The advantage of devoting an entire semester on one project is the depth of understanding that is developed about the topic and the insights that this can bring. Before I began this project I had a static view of what a senior and technology looked like. It was a person who had no interest in technology and was fearful of how it worked and what its use meant for society. Actually talking to seniors about their technology use showed me that in reality, seniors had complex views of technology and were largely positive about the effect it had on their lives. I think that this is an essential lesson for a new librarian. Client’s can’t be taken at face value, they each have unique information or entertainment needs which should be met on an individual basis, not with a blanket solution.
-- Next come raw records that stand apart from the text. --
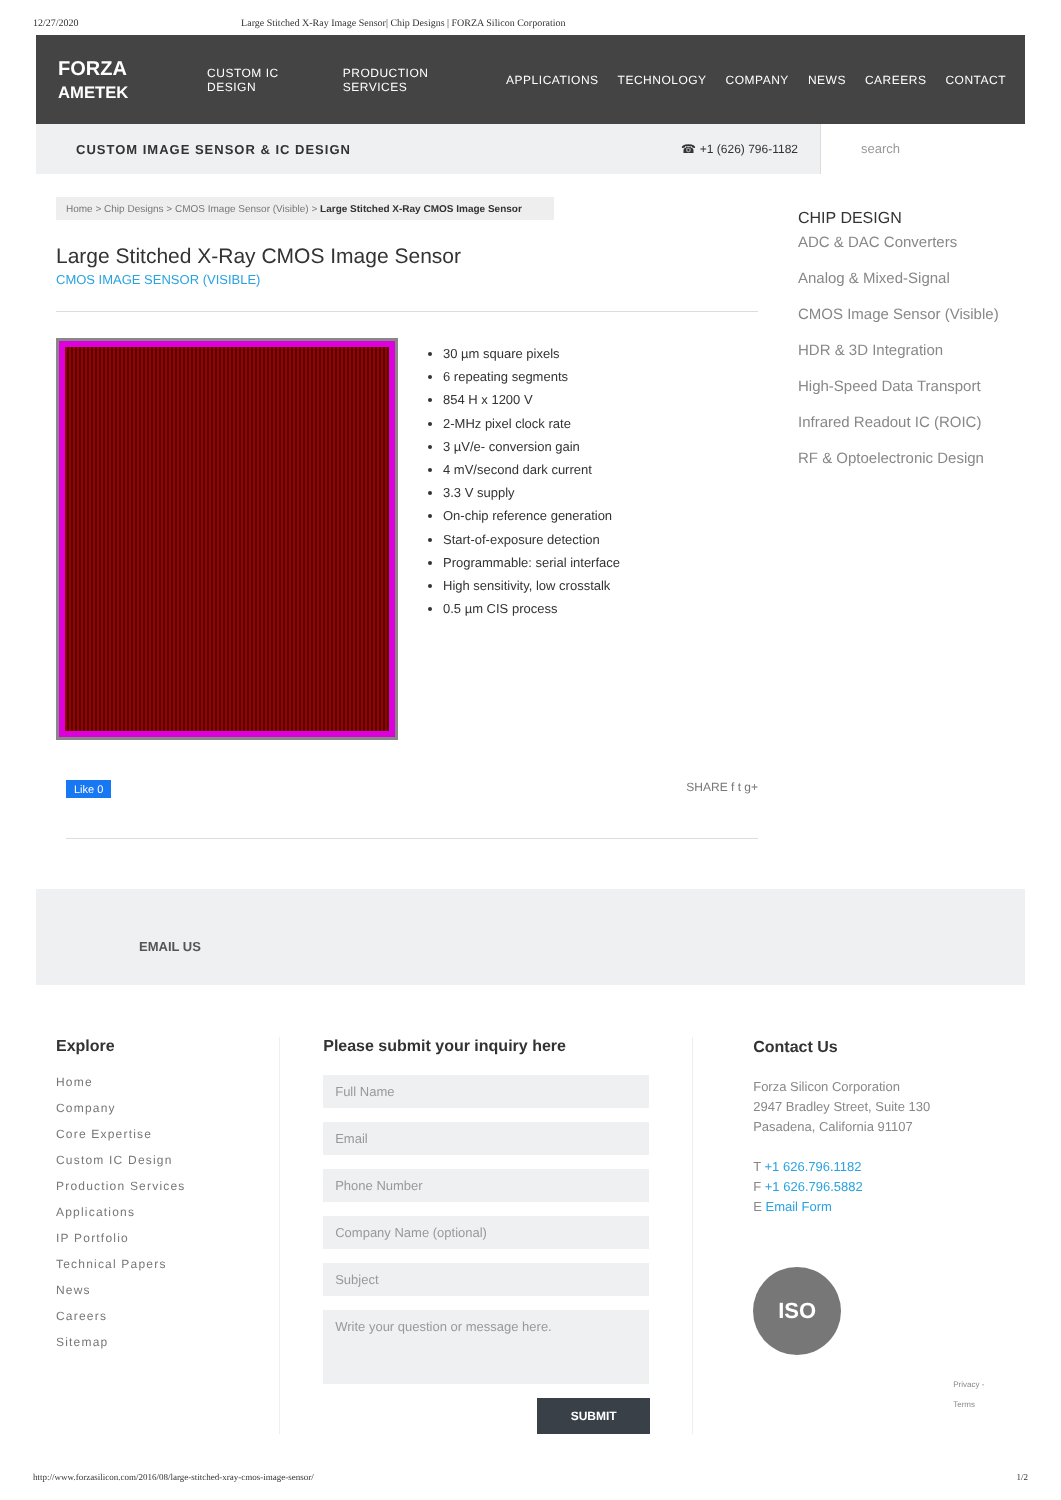12/27/2020 Large Stitched X-Ray Image Sensor| Chip Designs | FORZA Silicon Corporation
FORZA AMETEK CUSTOM IC DESIGN PRODUCTION SERVICES APPLICATIONS TECHNOLOGY COMPANY NEWS CAREERS CONTACT
CUSTOM IMAGE SENSOR & IC DESIGN ☎ +1 (626) 796-1182 search
Home > Chip Designs > CMOS Image Sensor (Visible) > Large Stitched X-Ray CMOS Image Sensor
Large Stitched X-Ray CMOS Image Sensor
CMOS IMAGE SENSOR (VISIBLE)
30 µm square pixels
6 repeating segments
854 H x 1200 V
2-MHz pixel clock rate
3 µV/e- conversion gain
4 mV/second dark current
3.3 V supply
On-chip reference generation
Start-of-exposure detection
Programmable: serial interface
High sensitivity, low crosstalk
0.5 µm CIS process
Like 0 SHARE f t g+
CHIP DESIGN
ADC & DAC Converters
Analog & Mixed-Signal
CMOS Image Sensor (Visible)
HDR & 3D Integration
High-Speed Data Transport
Infrared Readout IC (ROIC)
RF & Optoelectronic Design
EMAIL US
Explore
Home
Company
Core Expertise
Custom IC Design
Production Services
Applications
IP Portfolio
Technical Papers
News
Careers
Sitemap
Please submit your inquiry here
Full Name
Email
Phone Number
Company Name (optional)
Subject
Write your question or message here.
SUBMIT
Contact Us
Forza Silicon Corporation
2947 Bradley Street, Suite 130
Pasadena, California 91107
T +1 626.796.1182
F +1 626.796.5882
E Email Form
ISO
Privacy - Terms
http://www.forzasilicon.com/2016/08/large-stitched-xray-cmos-image-sensor/ 1/2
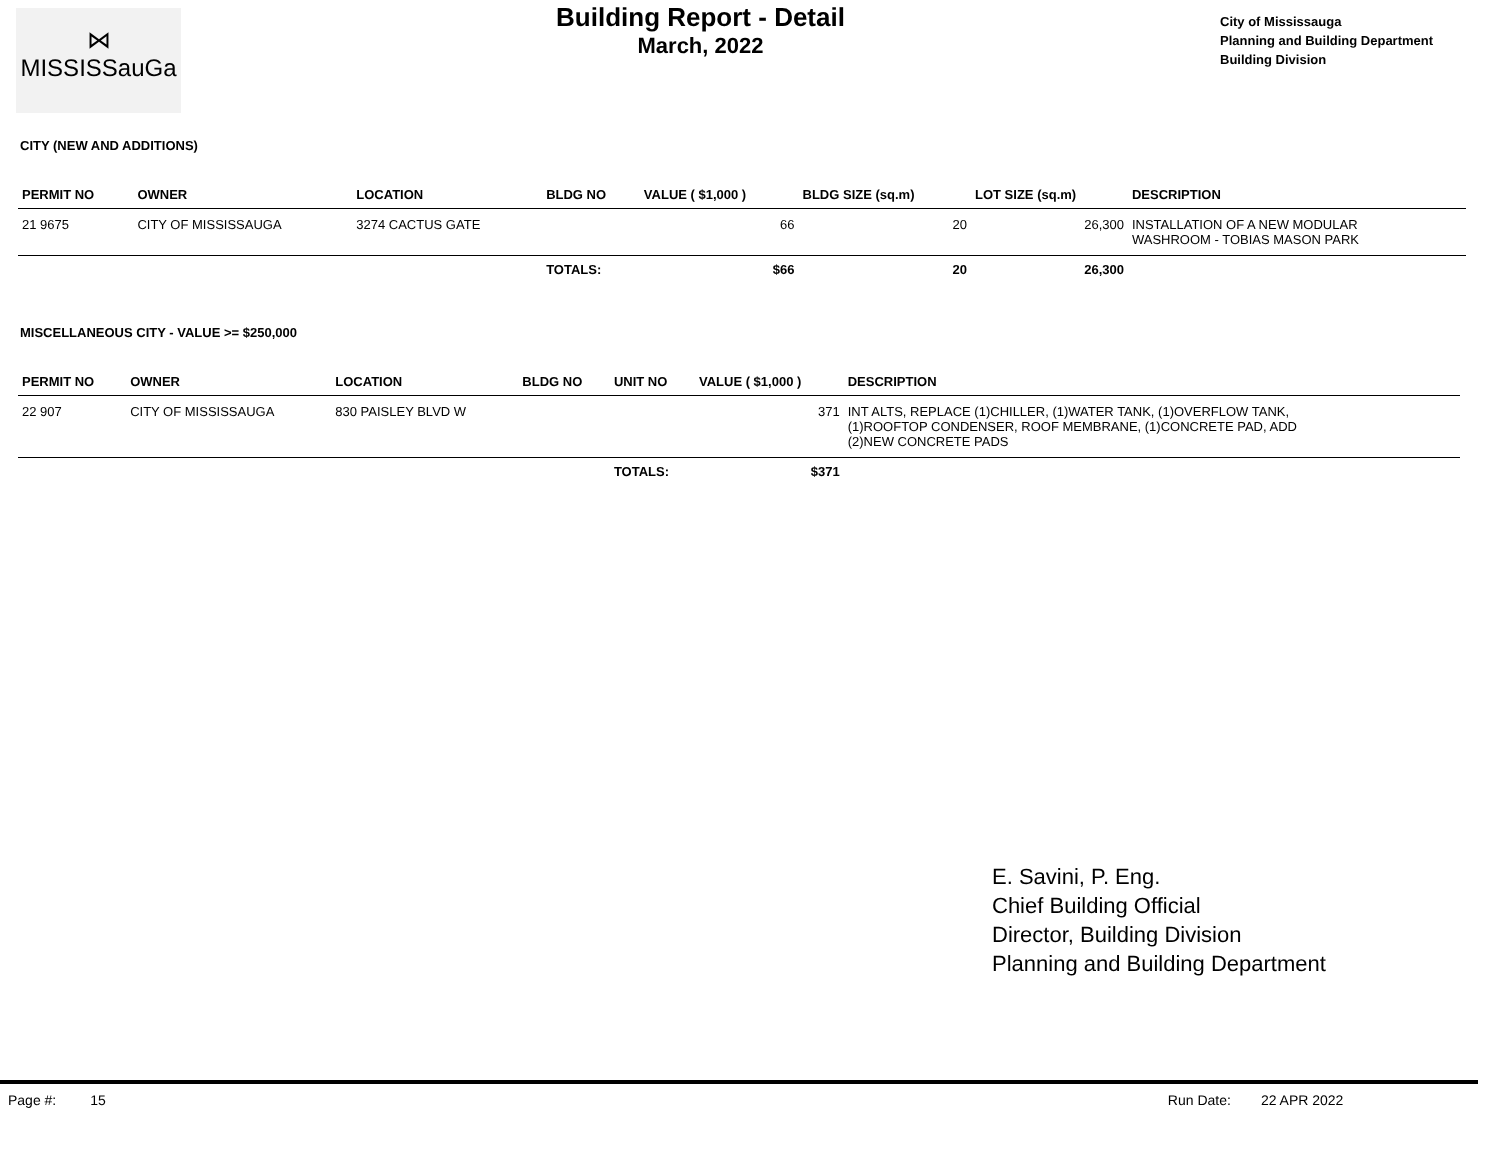⋈
MISSISSauGa
Building Report - Detail
March, 2022
City of Mississauga
Planning and Building Department
Building Division
CITY (NEW AND ADDITIONS)
| PERMIT NO | OWNER | LOCATION | BLDG NO | VALUE ( $1,000 ) | BLDG SIZE (sq.m) | LOT SIZE (sq.m) | DESCRIPTION |
| --- | --- | --- | --- | --- | --- | --- | --- |
| 21 9675 | CITY OF MISSISSAUGA | 3274 CACTUS GATE | | 66 | 20 | 26,300 | INSTALLATION OF A NEW MODULAR WASHROOM - TOBIAS MASON PARK |
| | | | TOTALS: | $66 | 20 | 26,300 | |
MISCELLANEOUS CITY - VALUE >= $250,000
| PERMIT NO | OWNER | LOCATION | BLDG NO | UNIT NO | VALUE ( $1,000 ) | DESCRIPTION |
| --- | --- | --- | --- | --- | --- | --- |
| 22 907 | CITY OF MISSISSAUGA | 830 PAISLEY BLVD W | | | 371 | INT ALTS, REPLACE (1)CHILLER, (1)WATER TANK, (1)OVERFLOW TANK, (1)ROOFTOP CONDENSER, ROOF MEMBRANE, (1)CONCRETE PAD, ADD (2)NEW CONCRETE PADS |
| | | | | TOTALS: | $371 | |
E. Savini, P. Eng.
Chief Building Official
Director, Building Division
Planning and Building Department
Page #: 15 Run Date: 22 APR 2022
At the end of this semester, I am a little bit brain dead, but glad that I decided to undergo this project. It was interesting (and at times scary) to be on the other side of producing an academic article, after spending so many years relying on them to learn and finish assignments. I have an intense appreciation for the time, effort and energy that it takes to arrive at the final five thousand words.

A big thanks to Zaana Howard for the support and mentorship this semester. Thanks also to Paul Edwards and Amanda Fitzsimon for their encouragement, and of course, to all my lovely participants for their time!